Common Rejection Reasons (Kids Apps)
- Inadequate parental controls: Social features not properly gated, IAP not properly authenticated, no integration with Meta Family Center
- Privacy policy issues: Missing, inaccessible, or doesn't specifically address children's data practices
- IAP flow violations: Missing price display, one-click purchases, unclear what's being bought, virtual currency confusion
- Content rating mismatch: Declared E rating but content has T-level themes (too much peril, scary imagery, text chat enabled by default)
- Performance issues: Drops below 72fps in key scenarios, loading times exceeding 30 seconds, crashes during common flows
- Comfort violations: Camera movements that cause VR sickness, lack of comfort settings, forced locomotion without alternatives
Appeal & Re-submission
- Rejections include specific feedback on what needs to change — address every item, not just some
- Re-submissions go through an expedited review (typically 1-2 weeks)
- If you disagree with a rejection, you can appeal through the Developer Hub. Appeals are reviewed by a different team. Include documentation supporting your position.
- Multiple rejections do not penalize your account, but they do delay launch. Plan for at least one rejection cycle in your timeline.
Pre-Submission Compliance Checklist
Complete Before Submitting to Quest Store
- IARC questionnaire completed and rating received (target E10+)
- Privacy policy published at a public URL, specifically addresses children's data
- Privacy policy link embedded in-app (Settings menu) and in store listing
- Meta Family Center integration tested — supervised accounts detect correctly
- Default settings for supervised accounts: quick-chat only, no unsolicited friend requests, parental purchase authentication
- All IAP screens show real-money prices with two-step confirmation
- No third-party SDKs that collect persistent identifiers from children
- Content descriptors accurately declared (Users Interact, In-App Purchases, etc.)
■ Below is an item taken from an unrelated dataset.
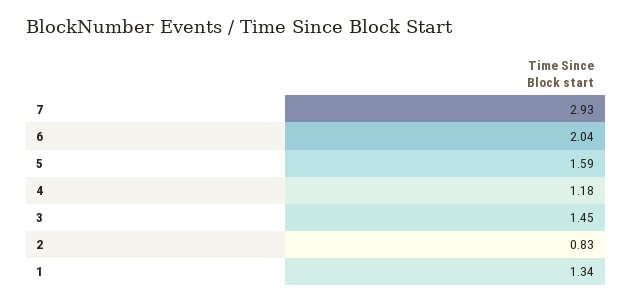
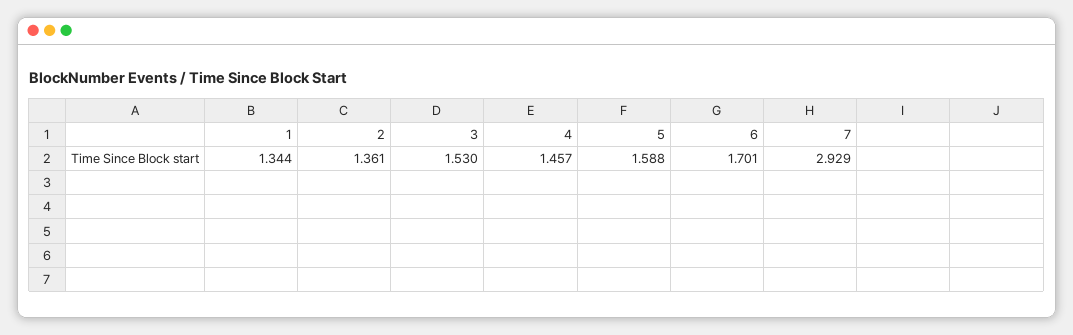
6: 2.04 -> 1.701
4: 1.18 -> 1.457
3: 1.45 -> 1.53
2: 0.83 -> 1.361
- Performance targets met: 72fps Quest 3 / 60fps Quest 2, <15s load times
- VR comfort settings available: snap turn, vignette, seated mode
- Reporting system functional and accessible from all game states
- All user-generated content (names, chat) passes through content filter
- Store listing assets prepared: 5+ screenshots, 30-60s trailer, description under 4000 chars
- Refund policy link accessible from in-app store
- Age gate implemented — does not coach users to enter a specific age
Steps to Ensure First-Time Approval
- Engage Meta Developer Relations early: Reach out through the Quest Developer Hub for a pre-submission consultation. Meta offers office hours and can flag issues before formal review.
- Study recent approvals: Look at kids apps that were recently approved (Horizon Worlds kids features, educational VR apps) and mirror their compliance patterns.
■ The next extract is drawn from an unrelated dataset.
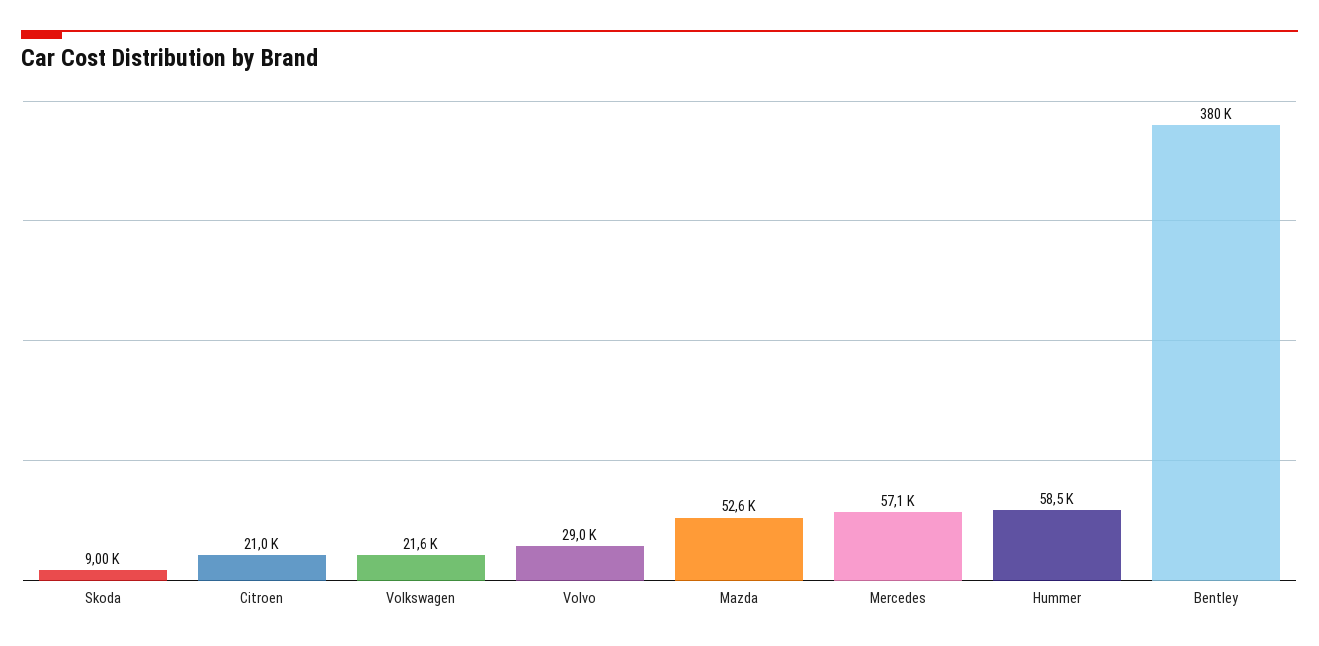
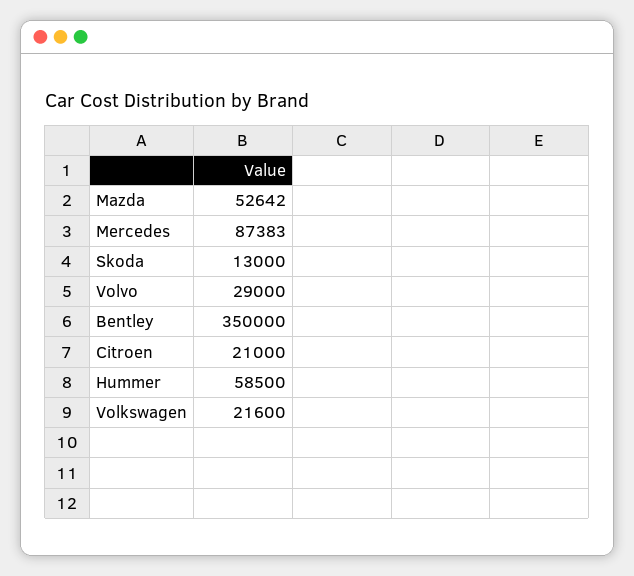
Skoda: 9000 -> 13000
Mercedes: 57100 -> 87383
Bentley: 380000 -> 350000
- Over-comply: When in doubt, be more restrictive than required. It's easier to unlock features post-approval than to fight a rejection. Launch with conservative defaults and loosen based on feedback.
- Internal QA checklist: Before submission, have someone unfamiliar with the project go through the entire app on a supervised account and document every friction point. Fix issues before Meta finds them.
- Budget 8 weeks: Plan for a 6-week review plus 2 weeks of buffer for a rejection/re-submission cycle. Do not announce a launch date until you have approval.